Nous partageons du reste cette même grille fondamentale d’analyse qui proclame que notre société a radicalement intérêt à se détourner des voies autodestructrices de la culture de l’humanisme moderne, lesquelles ont propagé les phénomènes de l’occultisme occidental (loges et confréries de la Rose-croix et de la Franc-maçonnerie) ; de l’idéologie homosexuelle ; des crimes rituels ; des pratiques de magie et de sorcellerie ; de la corruption et des détournements de la fortune publique ; de la lâcheté et de la peur; de l’hypocrisie ; de l’individualisme et de la roublardise qui sont devenus si prégnants et qui plombent lourdement la destinée de notre pays aux plans aussi bien physique que métaphysique. Voilà ainsi déclinés, quelques sujets majeurs à propos desquels tu n’as eu de cesse d’attirer l’attention de tes concitoyens, à travers conférences, tribunes médiatiques, et surtout une production littéraire pour le moins gullivérienne pour ton jeune âge. Tu l’as fait avec un courage à nul autre pareil, déterminé que tu étais de déconstruire et de déboulonner ces murailles qui entravent les saines modernisations et marche en avant de ton pays. En inscrivant ton combat dans une perspective axiologique, c’est-à-dire sur les valeurs, tu as fait acte d’une rare lucidité et d’une immense clairvoyance politique.

Tu as physiquement disparu mais tu resteras éternellement dans nos c urs Tel Marc Vivien FOE, tu pars hélas trop tôt alors même que tu avais encore énormément à donner.
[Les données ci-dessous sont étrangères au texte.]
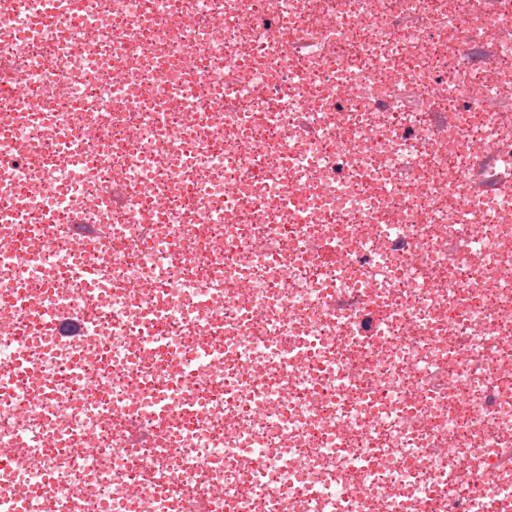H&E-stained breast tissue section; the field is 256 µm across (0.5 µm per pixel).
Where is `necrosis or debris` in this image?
Wrapping results in <instances>:
<instances>
[{"instance_id": "necrosis-or-debris-1", "label": "necrosis or debris", "mask_w": 512, "mask_h": 512, "mask_svg": "<svg viewBox=\"0 0 512 512\" xmlns=\"http://www.w3.org/2000/svg\"><path fill=\"white\" fill-rule=\"evenodd\" d=\"M505 25L0 0V512H512Z\"/></svg>"}]
</instances>
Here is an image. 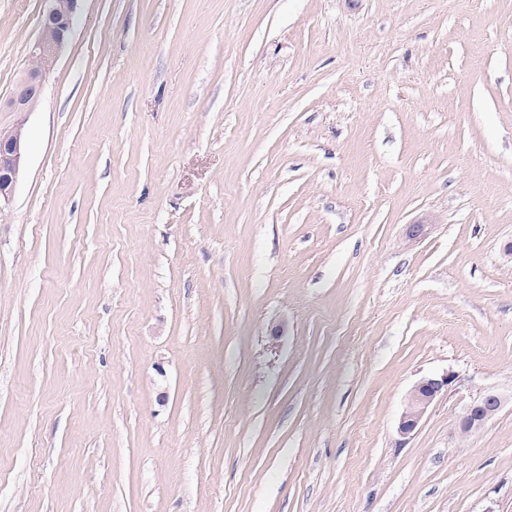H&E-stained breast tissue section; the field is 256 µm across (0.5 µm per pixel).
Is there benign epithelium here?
<instances>
[{
    "label": "benign epithelium",
    "instance_id": "1",
    "mask_svg": "<svg viewBox=\"0 0 512 512\" xmlns=\"http://www.w3.org/2000/svg\"><path fill=\"white\" fill-rule=\"evenodd\" d=\"M47 8L42 15L39 34L29 45V57L41 64L29 66L17 80L0 112H16L22 118L10 129V135L0 139V201L11 197L24 158L23 116L36 110L41 99L43 84L53 69L70 32L78 0H45ZM459 382V376L448 371L438 377L421 378L411 389L407 403L400 415L397 432L403 439L410 438L417 430L423 416L433 402ZM507 402L496 391L487 390L470 399L458 416L457 431L470 435L494 418Z\"/></svg>",
    "mask_w": 512,
    "mask_h": 512
}]
</instances>
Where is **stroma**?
<instances>
[{
  "label": "stroma",
  "instance_id": "35a3bbf8",
  "mask_svg": "<svg viewBox=\"0 0 512 512\" xmlns=\"http://www.w3.org/2000/svg\"><path fill=\"white\" fill-rule=\"evenodd\" d=\"M25 130L0 512H512V0H79ZM459 382V376L447 371L439 377L421 378L411 389L407 403L400 415L397 432L403 439H409L417 430L423 416L433 402ZM506 402L507 398L503 394L491 390L472 397L458 416V433L470 435L478 431L500 412Z\"/></svg>",
  "mask_w": 512,
  "mask_h": 512
}]
</instances>
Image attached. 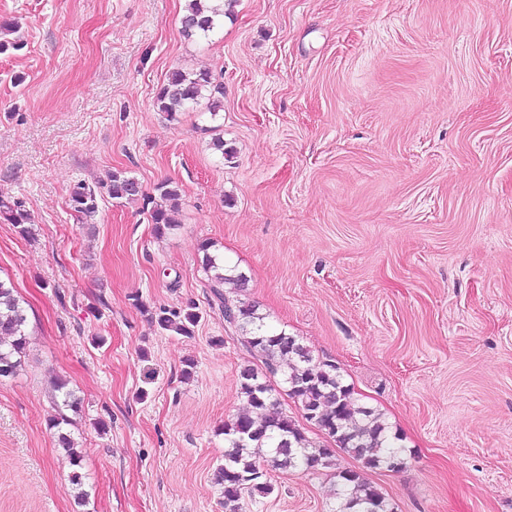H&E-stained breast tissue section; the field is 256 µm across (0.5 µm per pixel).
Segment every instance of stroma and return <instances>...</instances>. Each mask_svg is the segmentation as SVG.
<instances>
[{
    "label": "stroma",
    "mask_w": 512,
    "mask_h": 512,
    "mask_svg": "<svg viewBox=\"0 0 512 512\" xmlns=\"http://www.w3.org/2000/svg\"><path fill=\"white\" fill-rule=\"evenodd\" d=\"M185 5L0 0L21 41L0 49V195L30 215L26 236L0 223L28 334L0 378V512H224L251 356L209 301L205 242L400 434L404 467L365 473L393 512H512V0H234L205 38ZM177 69L211 71L218 116L158 110ZM116 169L176 182L178 227L107 197L78 221L73 185ZM190 305L193 336L150 320ZM269 481L243 512L337 505L331 470ZM66 381L62 379H57L54 382V391L56 393H62L63 400L62 403H55L56 406V414L50 419L51 428L58 429V445L63 448L69 455L72 465L80 464V455L77 453L75 448V442L71 438L70 433L62 432V425H70L71 420L64 413L65 410H72L76 412L79 408V402L77 399L73 398L72 392L66 389Z\"/></svg>",
    "instance_id": "1"
}]
</instances>
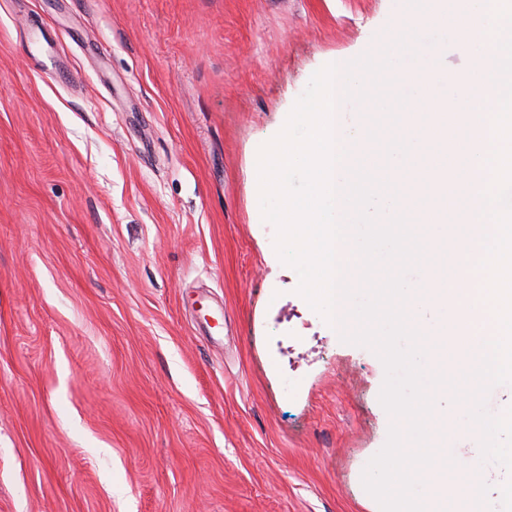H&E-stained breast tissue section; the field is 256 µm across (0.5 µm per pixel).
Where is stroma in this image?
<instances>
[{"mask_svg": "<svg viewBox=\"0 0 512 512\" xmlns=\"http://www.w3.org/2000/svg\"><path fill=\"white\" fill-rule=\"evenodd\" d=\"M390 23V0H0V512H377L384 366L255 214L260 146Z\"/></svg>", "mask_w": 512, "mask_h": 512, "instance_id": "obj_1", "label": "stroma"}]
</instances>
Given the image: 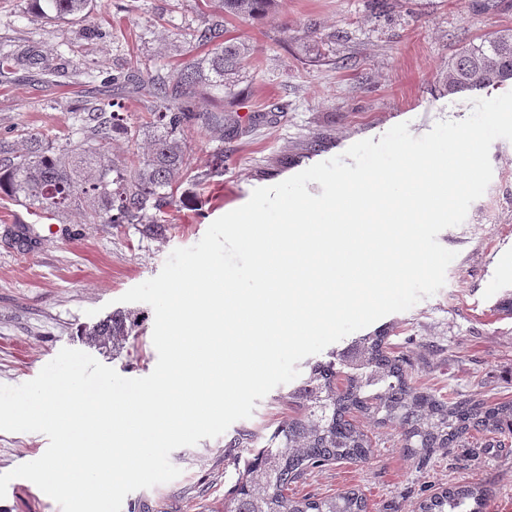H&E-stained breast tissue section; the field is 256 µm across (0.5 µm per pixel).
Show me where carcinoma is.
Instances as JSON below:
<instances>
[{"label": "carcinoma", "mask_w": 512, "mask_h": 512, "mask_svg": "<svg viewBox=\"0 0 512 512\" xmlns=\"http://www.w3.org/2000/svg\"><path fill=\"white\" fill-rule=\"evenodd\" d=\"M39 19L81 20L92 0H28ZM216 12L188 29L190 41L207 51L180 67L162 72L129 66L104 77L124 93L153 100L147 153L126 161L112 154V140L134 139L124 107L113 102L84 109L81 137L55 144L37 134L0 136V197L59 222L75 214L81 224H138L146 237L160 236L166 216L178 208L175 197L185 182L196 185L224 173V147L210 155L205 173H193L188 134L195 128L224 132V114L201 111L202 102L224 98V78L238 72L251 48L224 39V19H255L277 0H215ZM512 82V28L471 42L448 60L446 86L453 96L476 88ZM134 320L118 312L85 332L101 348L122 345ZM409 356L392 349L381 333L364 336L346 353L316 362L284 402L298 417L263 435L242 430L234 447L250 455L224 512H366L353 490L331 496L294 497L290 485L307 471L336 462H365L371 453L367 435L352 422L360 416L403 430V448L421 459L476 432L512 433V402L444 401L411 382ZM489 489L480 484L450 486L418 505V512H483Z\"/></svg>", "instance_id": "cac0c4a2"}]
</instances>
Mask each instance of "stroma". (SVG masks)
Listing matches in <instances>:
<instances>
[{
  "instance_id": "1",
  "label": "stroma",
  "mask_w": 512,
  "mask_h": 512,
  "mask_svg": "<svg viewBox=\"0 0 512 512\" xmlns=\"http://www.w3.org/2000/svg\"><path fill=\"white\" fill-rule=\"evenodd\" d=\"M206 0H95L82 22H47L27 0H0V58L13 73L0 77V135L18 129L49 139L73 136L72 109L112 101L110 86L90 73L131 61L174 68L190 59L181 38L198 24ZM316 24L317 36L304 31ZM512 27V0H279L258 20L228 19L226 38L251 54L223 101L238 134L220 140L202 128L190 132L197 171L216 146L224 173L203 186L182 185L185 201L163 236L143 237L125 224H76L71 234L8 199H0V384L34 379L62 348L84 351L126 378L149 375L157 362L154 311L124 303L131 287L155 277L170 253L195 245L218 217L244 205L253 190L272 186L355 142L380 139L405 122L413 136L442 120L466 118L493 89L449 96L448 59L490 30ZM493 177L465 221L441 231L439 243L456 251L444 286L407 311L364 328L386 333L395 351L413 362L412 379L436 396L490 403L512 400V316L498 306L512 293V141L490 148ZM125 312L138 325L123 348L89 344L83 332ZM280 385L258 400L251 418L219 437L181 447L170 461L175 480L130 493L121 512H224L243 460L230 445L238 431L271 433L294 417ZM367 462L315 468L294 484L296 496L324 497L359 490L366 512H417L420 501L452 485L491 491L484 512H512V435L477 434L424 462L406 456L402 431L369 419ZM44 434L0 431V473L36 460ZM0 512H61L32 482L17 478L0 499Z\"/></svg>"
}]
</instances>
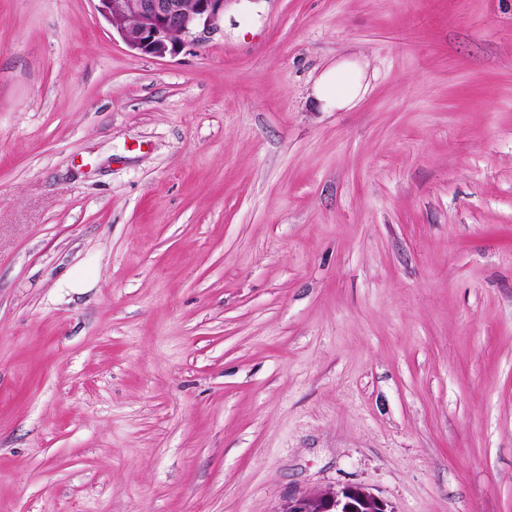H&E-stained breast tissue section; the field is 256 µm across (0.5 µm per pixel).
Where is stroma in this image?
<instances>
[{"label":"stroma","mask_w":512,"mask_h":512,"mask_svg":"<svg viewBox=\"0 0 512 512\" xmlns=\"http://www.w3.org/2000/svg\"><path fill=\"white\" fill-rule=\"evenodd\" d=\"M345 486L512 512V0H0V512ZM96 10L130 48L174 56L224 14L226 0H94ZM365 69L353 59H342L317 80L313 97L324 112L352 107L365 93Z\"/></svg>","instance_id":"35a3bbf8"}]
</instances>
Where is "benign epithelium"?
<instances>
[{
  "instance_id": "1",
  "label": "benign epithelium",
  "mask_w": 512,
  "mask_h": 512,
  "mask_svg": "<svg viewBox=\"0 0 512 512\" xmlns=\"http://www.w3.org/2000/svg\"><path fill=\"white\" fill-rule=\"evenodd\" d=\"M96 10L130 48L174 56L224 14L225 0H95ZM280 512H393L361 487H329L294 496Z\"/></svg>"
}]
</instances>
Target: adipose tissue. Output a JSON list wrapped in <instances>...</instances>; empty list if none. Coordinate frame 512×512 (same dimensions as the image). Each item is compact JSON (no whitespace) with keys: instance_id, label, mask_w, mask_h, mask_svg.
Returning <instances> with one entry per match:
<instances>
[{"instance_id":"obj_1","label":"adipose tissue","mask_w":512,"mask_h":512,"mask_svg":"<svg viewBox=\"0 0 512 512\" xmlns=\"http://www.w3.org/2000/svg\"><path fill=\"white\" fill-rule=\"evenodd\" d=\"M365 69L359 61L343 59L317 80L313 97L322 111L352 107L365 93Z\"/></svg>"}]
</instances>
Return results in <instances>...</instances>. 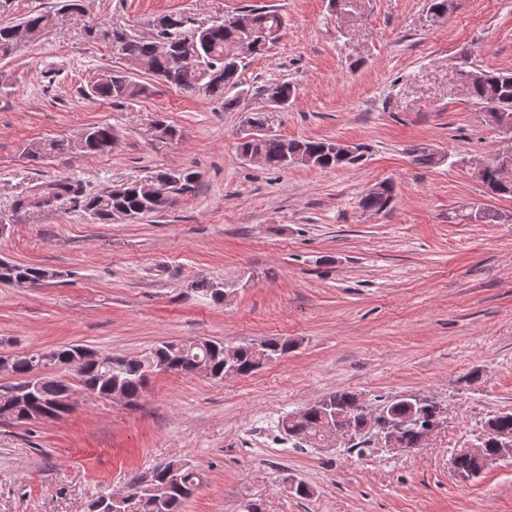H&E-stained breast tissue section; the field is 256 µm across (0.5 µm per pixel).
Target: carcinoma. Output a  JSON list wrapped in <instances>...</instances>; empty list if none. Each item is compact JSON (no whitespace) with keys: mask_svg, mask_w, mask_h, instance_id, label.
Wrapping results in <instances>:
<instances>
[{"mask_svg":"<svg viewBox=\"0 0 512 512\" xmlns=\"http://www.w3.org/2000/svg\"><path fill=\"white\" fill-rule=\"evenodd\" d=\"M250 18V31H245L231 22L215 24L206 29V35L199 40L190 30L178 26L179 18L164 15L153 20L160 36L168 42V52L163 54L158 41L144 38L125 29L112 28L104 34L124 56L144 59L152 63V73L164 83L185 92H192L198 85L205 86L203 94L224 98V110L238 106L240 97L229 92L239 85L240 74L247 63L238 59L236 47L248 34L255 39L254 54L262 55L284 30L285 19L276 10L251 8L244 10ZM54 22L50 12L31 13L21 24L40 35ZM15 26H0V57L12 54L17 45L13 38ZM478 78L468 87V96L482 106L487 121L499 123L502 116H512V74L503 72L476 71ZM146 87L130 80L125 75L112 74L94 82L90 95L105 101L118 102L144 94ZM93 141L81 150L77 142L68 139L36 141L29 145L28 155L38 159L47 154L64 155L82 151L88 155L104 154L112 147L113 129L106 124H90ZM336 143L329 139H286L273 134L239 144L240 154L254 153L272 170H285L295 165V159L302 155L314 158L321 169H336L356 165L366 159L367 147L354 144L355 155L342 158L335 151ZM414 161L423 166H436L441 159L428 147L415 146L409 149ZM198 174L190 169L157 171L144 179L126 184L118 198L92 196L85 198V208L102 224L113 221L116 210L125 212L136 219L148 214L166 212L175 200L194 188ZM475 178L486 190L499 192V197L512 199V170L507 171L497 164H491ZM382 192H368L359 201L362 209L380 213L393 200L394 186L383 182ZM84 198L82 184L72 178L38 183L20 193L15 200L18 211L45 210L55 206L63 198ZM56 271L40 266L19 265L9 261L0 262V283L28 281L34 285L53 279ZM195 289L214 303L221 302L220 284L207 280L196 282ZM290 344L281 339H265L233 346V365L241 375L249 374L269 361L288 353ZM78 345H66L50 350H33L10 355L0 362V373L14 376V381L0 384V422L33 424L29 415L44 412V420L59 418L68 412L64 405L66 392L72 389L69 379L55 374L39 375L44 368L74 370L75 377L83 390L97 398L109 399L117 392L123 402L131 407L138 404L148 377L157 372H175L196 375L199 366L209 371L210 378L222 380L225 375L224 350L222 341L197 340L165 342L150 349L139 358L103 353L78 361ZM356 397L349 392L331 393L307 407L306 414L298 422L290 415L278 420V428L287 436L315 448L320 445L325 427L326 413L330 410L347 416ZM385 406L406 422L402 431L403 446L415 447L419 430L434 419L438 404L424 399L417 414H410V407L401 400L385 402ZM487 437L493 432L512 433V413H499L486 419L481 426ZM452 467L461 469L473 479L484 466L474 460L451 457ZM203 483L202 473L194 466L171 461L145 475L134 474L127 486L129 497L119 502L112 494L99 495L90 500L88 512H183L184 505Z\"/></svg>","mask_w":512,"mask_h":512,"instance_id":"obj_1","label":"carcinoma"}]
</instances>
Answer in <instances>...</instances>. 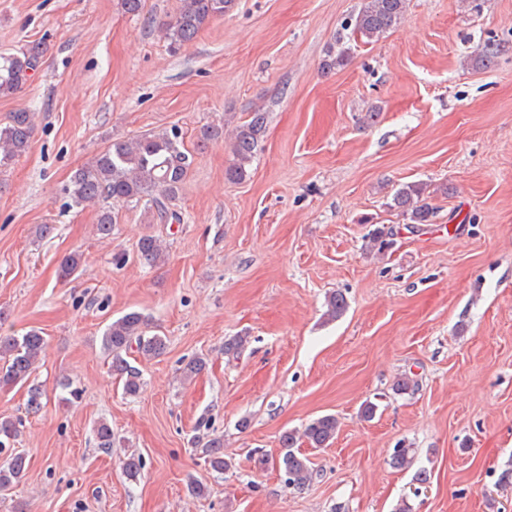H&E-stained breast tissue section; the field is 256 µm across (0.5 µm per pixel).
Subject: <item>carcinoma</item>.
<instances>
[{
  "instance_id": "cac0c4a2",
  "label": "carcinoma",
  "mask_w": 512,
  "mask_h": 512,
  "mask_svg": "<svg viewBox=\"0 0 512 512\" xmlns=\"http://www.w3.org/2000/svg\"><path fill=\"white\" fill-rule=\"evenodd\" d=\"M235 0H181L175 16L165 24L163 33L172 51L194 41L200 31L217 17L229 13ZM408 0H363L359 11L346 22L350 35L366 42H376L386 33L401 25L407 13ZM338 47H329L323 69L332 71L344 64L348 47L343 38L336 39ZM502 48L487 46L472 57L474 65L490 69L497 63ZM44 46L32 42L14 54L0 55V97L16 94L29 72L41 62ZM33 113L21 109L10 115L6 125L0 126V167L25 153L33 133ZM267 113L258 108L248 119L236 126L230 147L231 159L225 177L241 182L249 176L248 168L262 149L267 127ZM190 166L188 155L178 147V133L162 131L131 140L111 142L86 167L75 170L69 179L68 197L73 205L84 207L105 200L143 201L161 222L175 217L166 203L177 199ZM389 208L395 209L411 224H429L434 207L428 202L427 186L421 182L401 185L394 192ZM116 224L113 212L103 209L96 224L97 234L109 238ZM163 256L161 240L153 235L140 239L137 247L139 260L154 264ZM81 256L69 254L60 261L58 277L66 281L78 271ZM325 318L335 321L343 316L348 304L344 294L331 292L325 300ZM147 323L142 314L130 312L111 322L103 335L104 348L112 355V371L124 378L123 389L136 395L142 386L141 373L128 365L122 353L136 348L145 359H152L164 351V337L146 335ZM46 340L37 331L22 336L0 337V387L29 381L45 348ZM338 420L334 415L318 417L300 430H290L281 438L283 453L277 460L285 482L298 490L304 489L314 477L309 459L299 451L297 443L305 442L311 448H326L336 437ZM18 436V422L0 421V492L17 487L27 470L26 456L7 447ZM205 463L222 473L230 466L224 459V438L214 436L206 441Z\"/></svg>"
}]
</instances>
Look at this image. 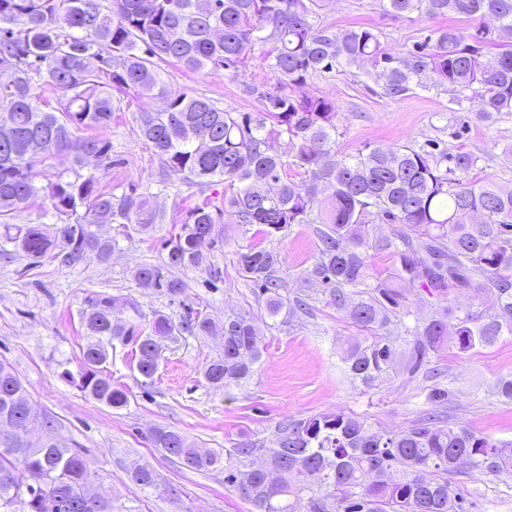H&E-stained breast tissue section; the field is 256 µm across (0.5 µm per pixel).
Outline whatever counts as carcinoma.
Returning <instances> with one entry per match:
<instances>
[{
	"label": "carcinoma",
	"mask_w": 512,
	"mask_h": 512,
	"mask_svg": "<svg viewBox=\"0 0 512 512\" xmlns=\"http://www.w3.org/2000/svg\"><path fill=\"white\" fill-rule=\"evenodd\" d=\"M385 2L395 16L456 15L477 27L468 36L433 29L416 50L393 56L373 27L316 24L328 0H112L107 9L101 0H0V127L11 130L0 137V257L61 268L106 263L118 241L101 236V225L116 224L118 234L131 239L163 223L164 211L152 205L151 194L117 196L102 186L111 146L91 131L121 109L115 92L164 101L159 109L142 110L138 125L167 174L162 189L173 177L199 187L224 184V193L190 209L164 239L160 263L134 273L141 294L179 301L181 319L160 310L147 317L133 302L136 319L118 323L112 297L89 299L80 322L94 341L82 352L78 374L61 372L65 381L121 408L127 393L103 370L113 341L136 344L135 369L150 380L161 342L176 343L186 334L223 339L224 351L202 370L210 387L225 389L253 374L262 356L260 318L234 313L217 323L188 302L186 283L174 276L176 270L217 274L199 241L218 242L226 215L268 237L294 224L322 225L307 279L369 332L342 356L364 387L399 363L413 373L445 350L468 352L512 334V188L490 178L471 180L479 157L450 152L434 140L338 155L336 105L316 95H288L338 66L381 79L387 96L422 87L459 106L466 101L464 114L453 108L449 117L462 128L512 114V0ZM258 42L271 44L261 61L277 86L259 93L257 112H229L202 95L172 94L161 78L160 64L171 60L188 71L224 69L236 76ZM36 88L60 89L66 98L53 106ZM283 135L287 147L274 149L272 141ZM295 167L304 172L300 181L288 176ZM39 199L53 223H13L22 206ZM371 224L391 225L390 234L369 240ZM369 248L390 252L393 272H371ZM237 263L264 295L267 317L288 308L279 252L249 245L237 253ZM408 286L447 305L417 319L399 344L386 327L410 315ZM461 292L473 293L475 306L448 304ZM30 408L25 386L0 362V425L18 429L15 451L0 453V512H113L110 500L88 505L83 457L63 439L34 435L25 425ZM151 442L187 470L224 471V483L255 512H300L305 498L309 512H468L448 474L463 464L490 474L512 469V441L450 426L435 414L392 432L343 412L291 419L279 425L268 448L239 443L201 452L167 427L156 428ZM129 475L142 490L161 487L148 462L134 463Z\"/></svg>",
	"instance_id": "obj_1"
}]
</instances>
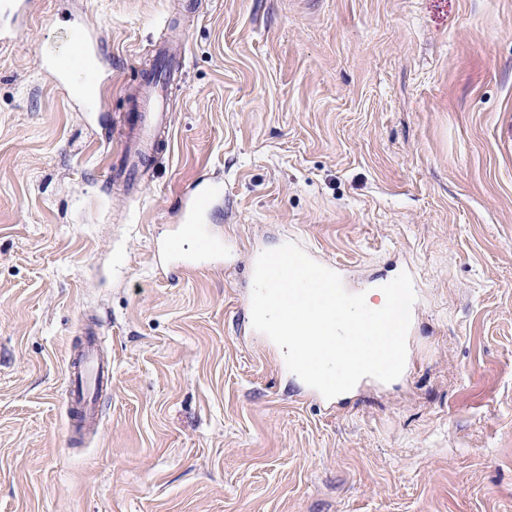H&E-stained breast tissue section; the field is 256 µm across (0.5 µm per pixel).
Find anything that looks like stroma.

Ton mérite, je le crois, est aussi d’avoir assurément suscité, au moins moralement et psychologiquement, des milliers d’autres  »Charles ATEBA EYENE » qui je l’espère, lorsqu’ils auront accédé au courage et à l’engagement politique sur le terrain, bénéficieront d’un meilleur soutien populaire de la part des Camerounais, afin que tes idéaux et ton rêve triomphent au plus vite. Tu m’appelais parfois  »mon oncle Olivier ». je te dis aujourd’hui  »Adieu mon Neveu Charles », et que de manière exceptionnelle, Dieu dont tu as promu à ta manière les valeurs, te couvre de son infinie compassion.